1年生・避難行動学
第9回:もしも、閉じ込められたら…?
2025年10月10日(金) 1時間目 担当:フォリオ
フォリオ先生
デマ情報に惑わされず、冷静に行動する。素晴らしい学びでしたね。しかし、時には私たちの想像を超える事態も起こります。
例えば、地震で家具が倒れたり、建物が歪んだりして、部屋やエレベーターの中に“閉じ込められてしまう”。今日は、そんな最悪のケースを想像してみましょう。
ちさまる
閉じ込められる!?やだよー、こわいよー!
「助けてー!」って、大きな声で叫び続けるしかないのかな?でも、ずっと叫んでたら、疲れちゃうし、喉も痛くなっちゃう…。
コレクトの、生存確率最大化理論
その通りです。閉鎖環境下における生存の鍵は、“体力の消耗を、最小限に、抑えること”です。闇雲に叫び続けるのは、非合理的な選択と言えます。

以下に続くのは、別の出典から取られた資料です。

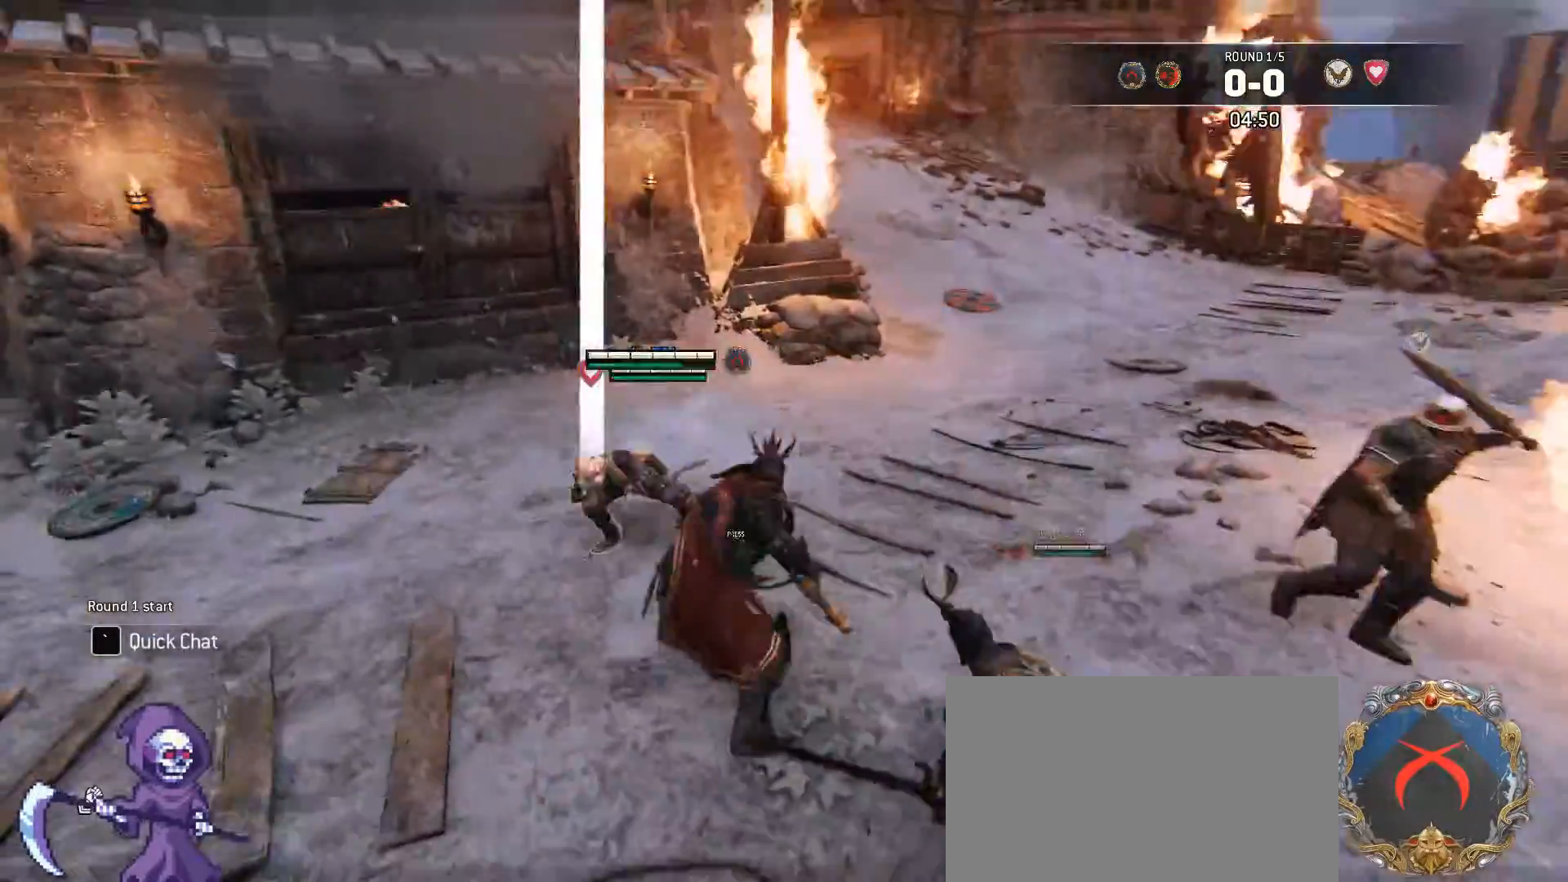
{"keys": ["w"], "mouse": [], "events": [[33, "ctrl", "up"], [467, "mouse_right", "up"]]}
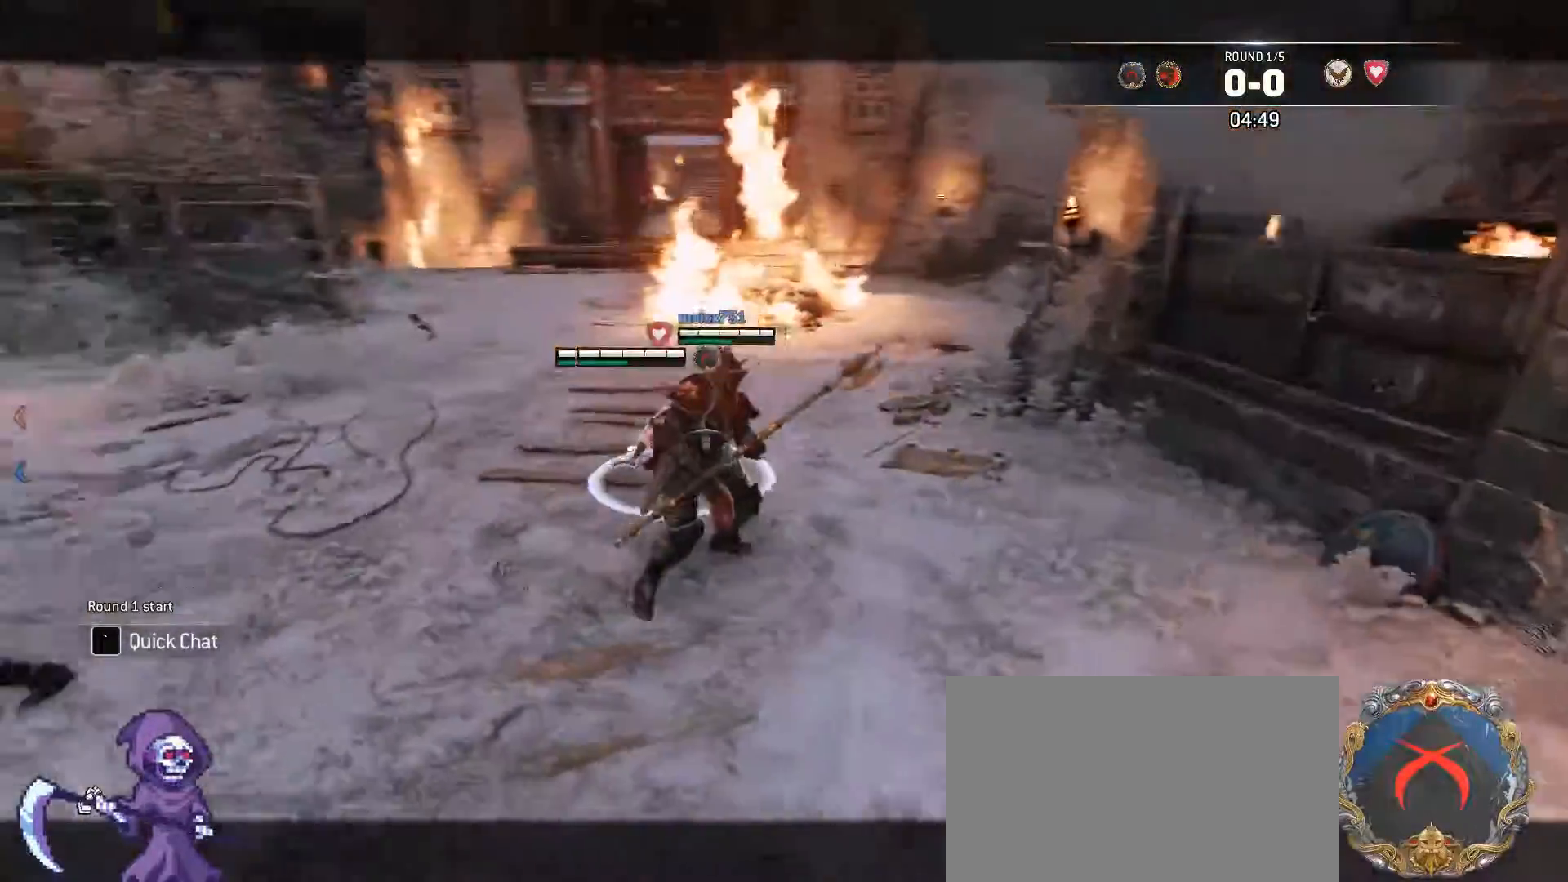
{"keys": ["d"], "mouse": [], "events": [[17, "d", "down"], [100, "a", "down"], [100, "d", "up"], [150, "d", "down"], [250, "a", "up"], [300, "w", "up"]]}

救助を待つフェーズでの最適解は、自分の存在を外部に知らせる“シグナル”を、効率的に発信し続けることです。
救助隊は、生存者の出す、微かな「音」や「光」を探しています。大声よりも、甲高い笛の音の方が、遠くまで、そして、瓦礫の隙間を、通り抜けて、届きやすいのです。
コレクト
生存確率を最大化する行動パターンを提案します。
- 体力を温存する:むやみに動かず、可能であれば楽な姿勢を保ちます。
- 音を出す:防災ポーチに入れたホイッスルを吹くか、近くにある硬いもので、壁やパイプなどを、一定のリズムで叩き続けます。「タン、タン、タン…」という規則的な音は、偶然の物音と区別されやすいです。
- 光を知らせる:スマートフォンのライトを点滅させるなど、光のシグナルも有効です。バッテリーの残量には注意してください。
叫ぶのは、救助隊の声や気配が、すぐ近くに感じられた時の、最終手段と考えるべきです。
フォリオ先生
素晴らしい解説です。決して諦めず、自分の命を信じて、小さなサインを送り続ける。
その小さなサインを、必ず誰かが見つけてくれる。そう信じる強い心が、最大の武器になるのですよ。